The woman gave a start, and the hand that patted and folded the last of the tunics shook ever so slightly. Her pale, wan face looked almost ashen in hue in the dim light of the lamp. She turned and looked at the newcomer, a tall, lean fellow with touzled dark hair and unshaven chin, who lolled under the lintel of the door, chewing the stump of a cigar and gazing at her with a kind of indulgently sarcastic expression in his deep-set eyes. At sight of him she seemed reassured. It was only Lucien—Lucien the vagrant, the picker-up of unconsidered trifles, attached as porter to one of the American hospitals somewhere close by. So everybody round about here understood. But no one ever inquired further than that; everyone was too busy to trouble about other people's affairs; and Lucien was useful and willing. Though he had a game leg he would do anything he was asked—run errands, repair a derelict car, clean boots, anything. Lucien l'Américain they called him. "The Yank" the English flying boys from the aerodrome at Guillaumet had nicknamed him.
And they rather liked the Yank. Though he was as ugly as sin, swarthy, most days unshaved and dirty, he was very amusing, had a fund of good stories to relate, and was always ready for a gamble or a bit of fun. He seemed plentifully supplied with money, too—tips, probably, which he collected from the French or English officers over at the hospital—and was very free with it in the way of drinks and cigarettes for the boys. Latterly his open courtship of Alice Gerbier had caused considerable amusement in Guillaumet. Alice was a good sort, of course, but so jolly ugly, and not so young as she once was. It was difficult to imagine any man wanting to make love to Alice Gerbier. But Lucien l'Américain must have done it after a fashion of his own, before Alice became his abject slave, fetching and carrying for him, working her fingers to the bone, and sitting up half the night sewing shirts and knitting socks for him. He took it all as a matter of course, and treated her as if she were so much dirt.
"The only way to treat women," he would remark cynically, whenever his harshness toward poor Alice roused the indignation of one of the men.
It was a curious courtship, and the boys who were quartered in old mother Gerbier's house often wondered how it would end. Poor Alice! It was her one chance. If she lost this undemonstrative admirer of hers she would never get another. No doubt she felt that, poor thing, for at times her eyes would look pathetically wistful, when she caught sight of Lucien making himself agreeable to other women.
Lucien l'Américain lolled into the room and came to a halt close beside Alice's chair; with the air of a condescending pasha he patted her thin shoulders.

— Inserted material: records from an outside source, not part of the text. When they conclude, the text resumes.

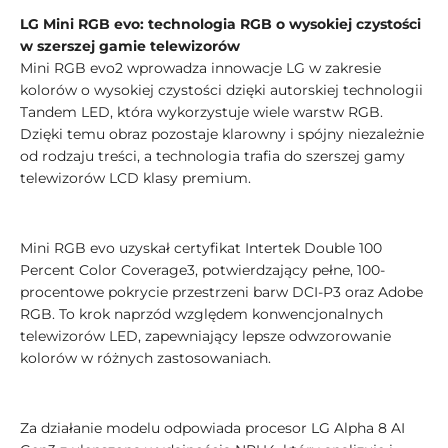
LG Mini RGB evo: technologia RGB o wysokiej czystości
w szerszej gamie telewizorów
Mini RGB evo2 wprowadza innowacje LG w zakresie
kolorów o wysokiej czystości dzięki autorskiej technologii
Tandem LED, która wykorzystuje wiele warstw RGB.
Dzięki temu obraz pozostaje klarowny i spójny niezależnie
od rodzaju treści, a technologia trafia do szerszej gamy
telewizorów LCD klasy premium.
Mini RGB evo uzyskał certyfikat Intertek Double 100
Percent Color Coverage3, potwierdzający pełne, 100-
procentowe pokrycie przestrzeni barw DCI-P3 oraz Adobe
RGB. To krok naprzód względem konwencjonalnych
telewizorów LED, zapewniający lepsze odwzorowanie
kolorów w różnych zastosowaniach.
Za działanie modelu odpowiada procesor LG Alpha 8 AI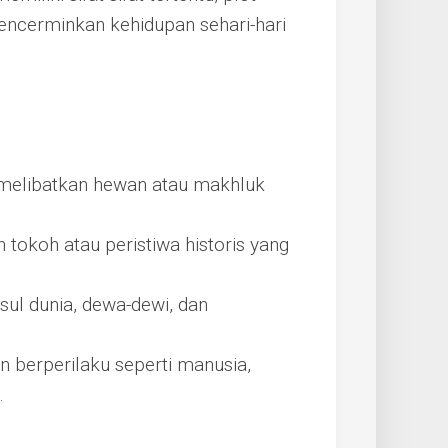
encerminkan kehidupan sehari-hari
ali melibatkan hewan atau makhluk
n tokoh atau peristiwa historis yang
usul dunia, dewa-dewi, dan
n berperilaku seperti manusia,
.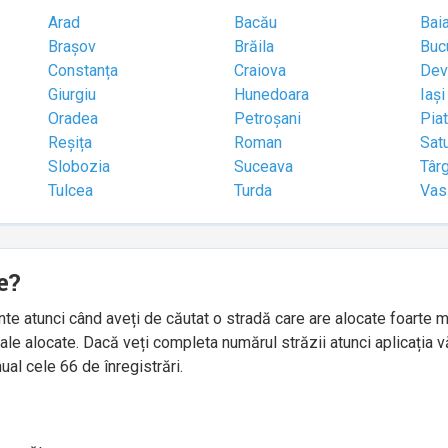
Arad
Bacău
Bai
Brașov
Brăila
Buc
Constanța
Craiova
Dev
Giurgiu
Hunedoara
Iași
Oradea
Petroșani
Pia
Reșița
Roman
Sat
Slobozia
Suceava
Târ
Tulcea
Turda
Vas
e?
idente atunci când aveți de căutat o stradă care are alocate foart
le alocate. Dacă veți completa numărul străzii atunci aplicația v
ual cele 66 de înregistrări.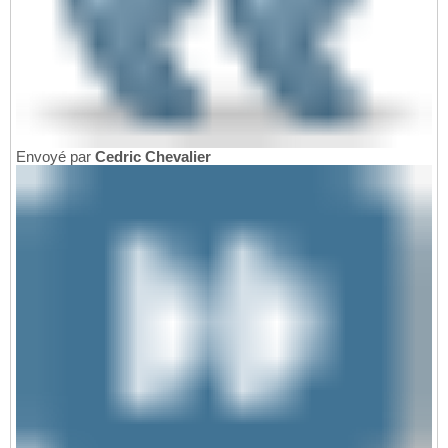
Envoyé par
Cedric Chevalier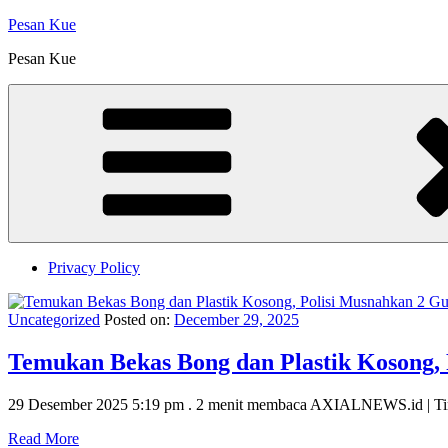
Skip
Pesan Kue
to
Pesan Kue
content
Privacy Policy
Uncategorized
Posted on:
December 29, 2025
Temukan Bekas Bong dan Plastik Kosong, 
29 Desember 2025 5:19 pm . 2 menit membaca AXIALNEWS.id | Ti
Read More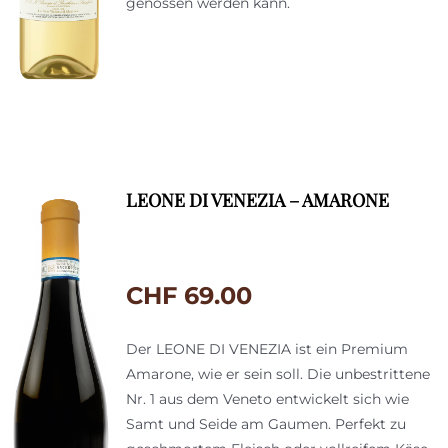
genossen werden kann.
LEONE DI VENEZIA – AMARONE
CHF
69.00
Der LEONE DI VENEZIA ist ein Premium
Amarone, wie er sein soll. Die unbestrittene
Nr. 1 aus dem Veneto entwickelt sich wie
Samt und Seide am Gaumen. Perfekt zu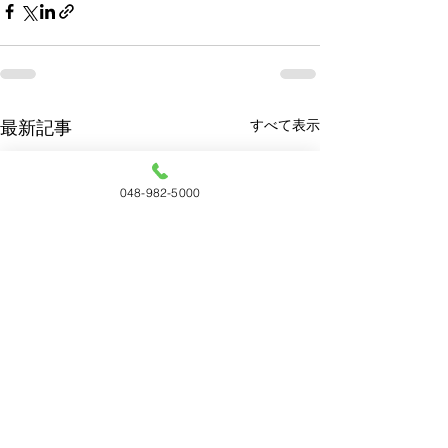
すべて表示
最新記事
048-982-5000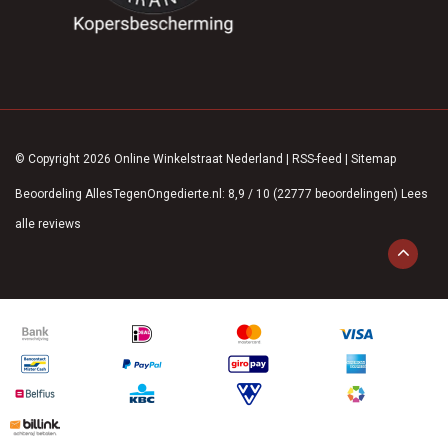
© Copyright 2026 Online Winkelstraat Nederland
|
RSS-feed
|
Sitemap
Beoordeling
AllesTegenOngedierte.nl
:
8,9
/
10
(
22777
beoordelingen)
Lees
alle reviews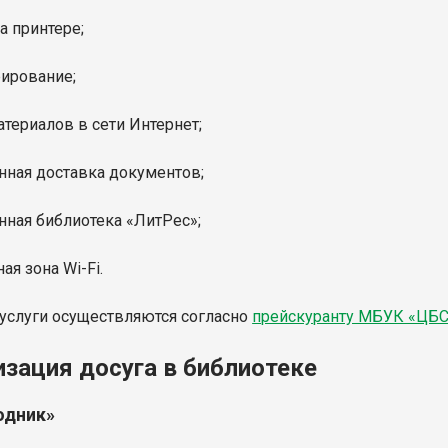
на принтере;
ирование;
атериалов в сети Интернет;
онная доставка документов;
онная библиотека «ЛитРес»;
ная зона Wi-Fi.
услуги осуществляются согласно
прейскуранту МБУК «ЦБ
изация досуга в библиотеке
одник»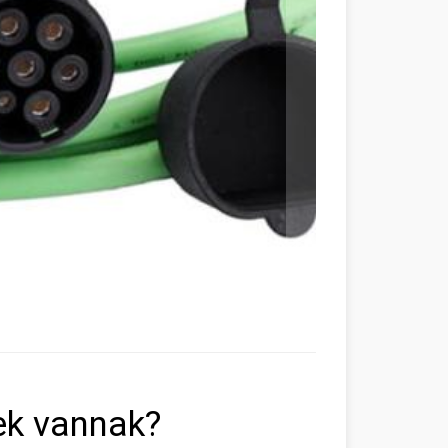
ek vannak?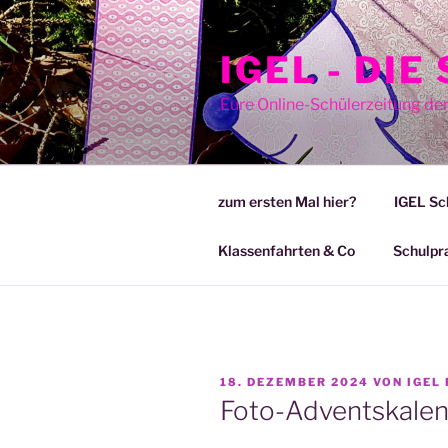
Zum
Inhalt
IGEL - DI
springen
Eure Online-Schülerzeitung de
zum ersten Mal hier?
IGEL Sc
Klassenfahrten & Co
Schulpr
VERÖFFENTLICHT
18. DEZEMBER 2024
VON
IGEL
AM
Foto-Adventskalen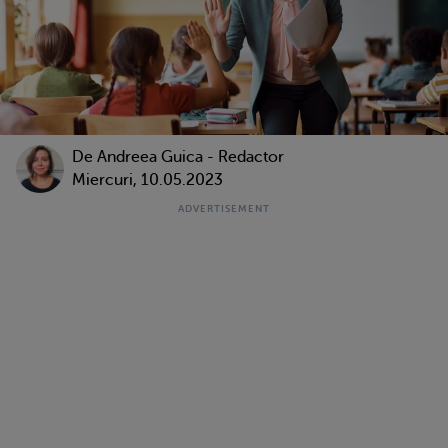
De
Andreea Guica - Redactor
Miercuri, 10.05.2023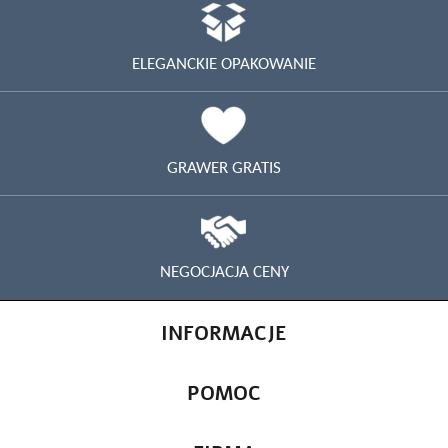
ELEGANCKIE OPAKOWANIE
GRAWER GRATIS
NEGOCJACJA CENY
INFORMACJE
POMOC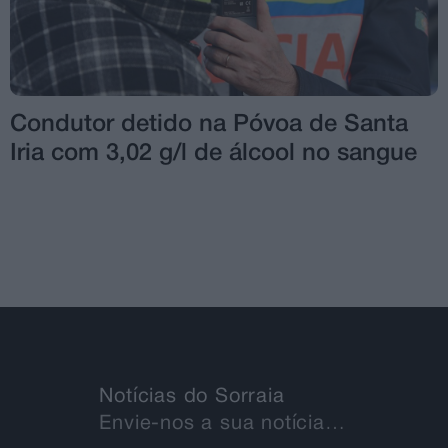
Condutor detido na Póvoa de Santa
Iria com 3,02 g/l de álcool no sangue
Notícias do Sorraia
Envie-nos a sua notícia…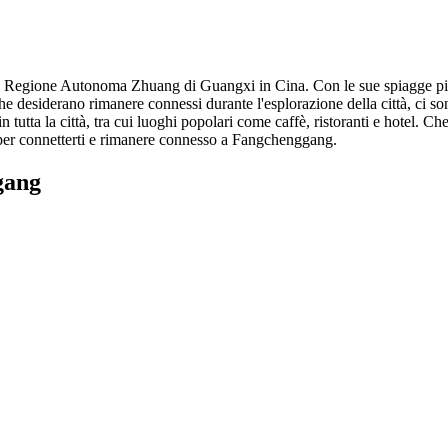
a Regione Autonoma Zhuang di Guangxi in Cina. Con le sue spiagge pittor
 che desiderano rimanere connessi durante l'esplorazione della città, ci
 tutta la città, tra cui luoghi popolari come caffè, ristoranti e hotel. 
o per connetterti e rimanere connesso a Fangchenggang.
gang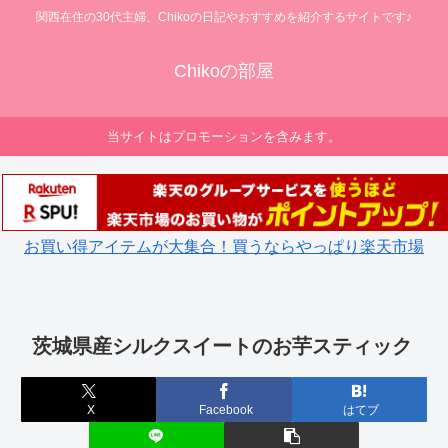
関西在住の30代主婦、Chikoの日記やおすすめを紹介するサイトです♪
Chikoの部屋
当サイトはプロモーションを含みます。
お買い得アイテムが大集合！買うならやっぱり楽天市場
茨城県産シルクスイートのお芋スティック
X
Facebook
はてブ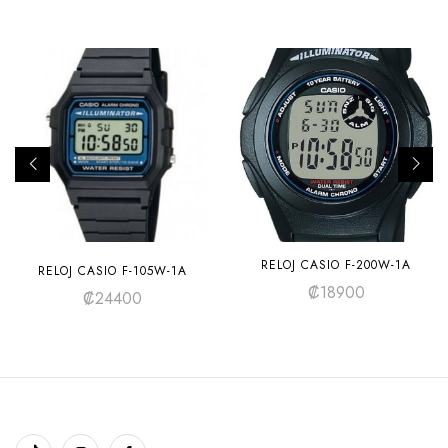
RELOJ CASIO F-200W-1A
RELOJ CASIO F-105W-1A
₡
18900
₡
24400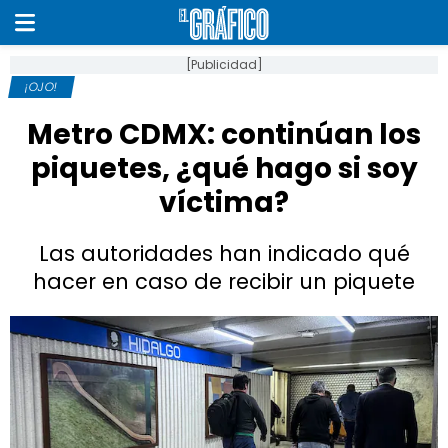
[Publicidad]
¡OJO!
Metro CDMX: continúan los
piquetes, ¿qué hago si soy
víctima?
Las autoridades han indicado qué
hacer en caso de recibir un piquete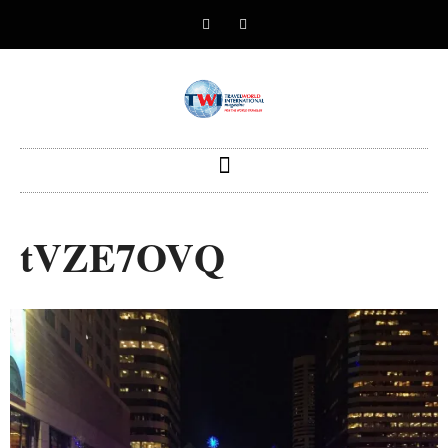
tVZE7OVQ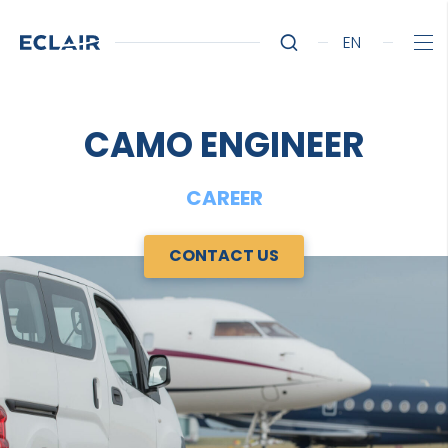
EN
CAMO ENGINEER
CAREER
CONTACT US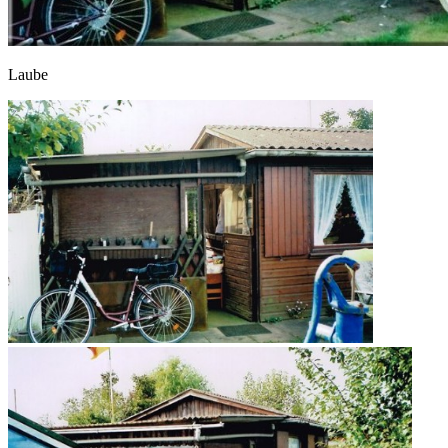
Laube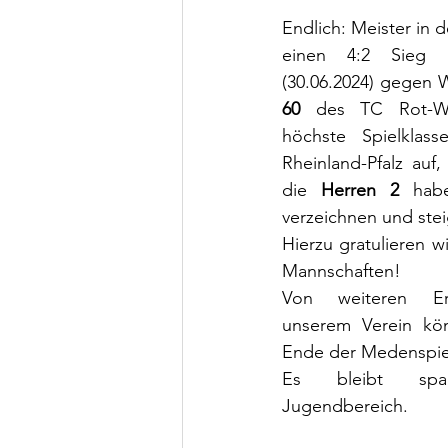
Endlich: Meister in d
einen 4:2 Sieg a
(30.06.2024) gegen W
60 
des TC Rot-We
höchste Spielklass
Rheinland-Pfalz auf,
die 
Herren 2
 habe
verzeichnen und steig
Hierzu gratulieren wi
Mannschaften! 
Von weiteren Erf
unserem Verein kön
Ende der Medenspiel
Es bleibt spa
Jugendbereich.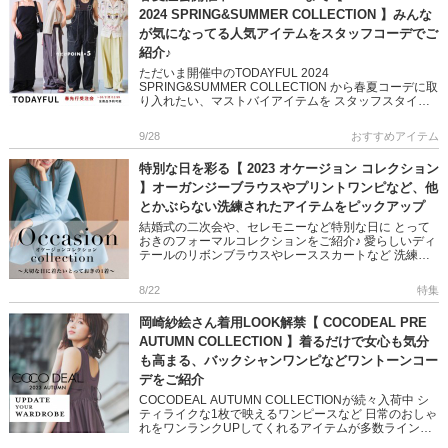
2024 SPRING&SUMMER COLLECTION 】みんな
が気になってる人気アイテムをスタッフコーデでご
紹介♪
ただいま開催中のTODAYFUL 2024
SPRING&SUMMER COLLECTION から春夏コーデに取
り入れたい、マストバイアイテムを スタッフスタイリ
ングでご紹介! 是非ご覧くださいね♪ <&l […]
9/28
おすすめアイテム
特別な日を彩る【 2023 オケージョン コレクション
】オーガンジーブラウスやプリントワンピなど、他
とかぶらない洗練されたアイテムをピックアップ
結婚式の二次会や、セレモニーなど特別な日に とって
おきのフォーマルコレクションをご紹介♪ 愛らしいディ
テールのリボンブラウスやレーススカートなど 洗練さ
れたデザインでオケージョンシーンを彩ります ＞＞
2023 オケージョ […]
8/22
特集
岡崎紗絵さん着用LOOK解禁【 COCODEAL PRE
AUTUMN COLLECTION 】着るだけで女心も気分
も高まる、バックシャンワンピなどワントーンコー
デをご紹介
COCODEAL AUTUMN COLLECTIONが続々入荷中 シ
ティライクな1枚で映えるワンピースなど 日常のおしゃ
れをワンランクUPしてくれるアイテムが多数ラインナ
ップしています デイリーに、おでかけに活躍の新作を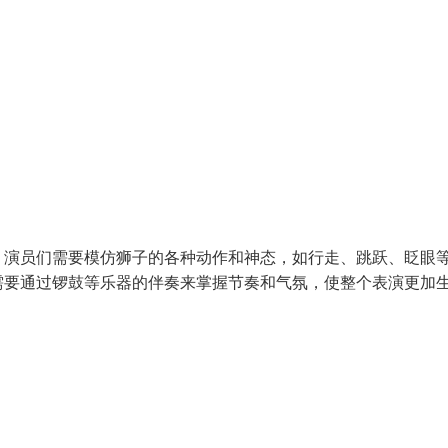
，演员们需要模仿狮子的各种动作和神态，如行走、跳跃、眨眼
需要通过锣鼓等乐器的伴奏来掌握节奏和气氛，使整个表演更加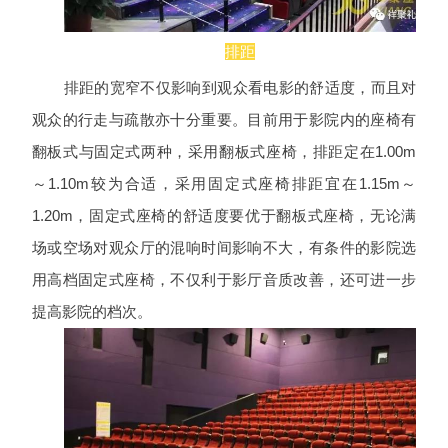
排距
排距的宽窄不仅影响到观众看电影的舒适度，而且对
观众的行走与疏散亦十分重要。目前用于影院内的座椅有
翻板式与固定式两种，采用翻板式座椅，排距定在1.00m
～1.10m较为合适，采用固定式座椅排距宜在1.15m～
1.20m，固定式座椅的舒适度要优于翻板式座椅，无论满
场或空场对观众厅的混响时间影响不大，有条件的影院选
用高档固定式座椅，不仅利于影厅音质改善，还可进一步
提高影院的档次。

"You are kinder to these fellows," he said, "than you are to me. Why the dickens you should work so hard for them I don't know. You look dog-tired, and it's swelteringly hot to-night. We shall have a storm, I think."
"The boys were saying they thought a storm was coming on," Alice said in a tired, toneless voice, "and they were hoping it would soon be over."
"Off as usual in the morning, I suppose," Lucien remarked curtly.
The woman nodded.
"And like a good soul you are putting a few stitches to their clothes, eh?" the man went on, and jerked a grimy thumb in the direction of the pile of tunics.
"There's no one else to do it for them," the woman rejoined in the same toneless, listless voice.
"Rather a futile task," he rejoined drily. "What is a hole more or less in a tunic? How many of these fellows will come back from their raid to-morrow do you suppose? Most of these carefully mended tunics will supplement the meagre wardrobes of our friend Fritz over the way, I'm thinking."